┌─ Data shown
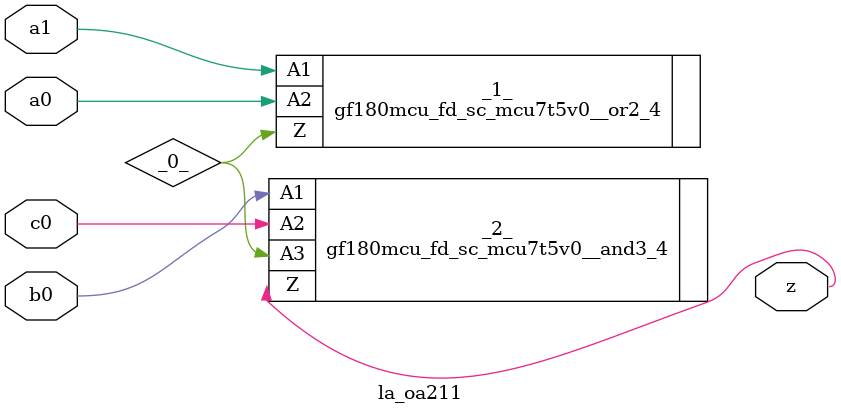
<source format=v>
/* Generated by Yosys 0.37 (git sha1 a5c7f69ed, clang 14.0.0-1ubuntu1.1 -fPIC -Os) */

module la_oa211(a0, a1, b0, c0, z);
  wire _0_;
  input a0;
  wire a0;
  input a1;
  wire a1;
  input b0;
  wire b0;
  input c0;
  wire c0;
  output z;
  wire z;
  gf180mcu_fd_sc_mcu7t5v0__or2_4 _1_ (
    .A1(a1),
    .A2(a0),
    .Z(_0_)
  );
  gf180mcu_fd_sc_mcu7t5v0__and3_4 _2_ (
    .A1(b0),
    .A2(c0),
    .A3(_0_),
    .Z(z)
  );
endmodule

</source>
└─
▶ [What is required]:
Return all lines of the data in which the string "wire" appears.

▶ [Solution for this problem]:
  wire _0_;
  wire a0;
  wire a1;
  wire b0;
  wire c0;
  wire z;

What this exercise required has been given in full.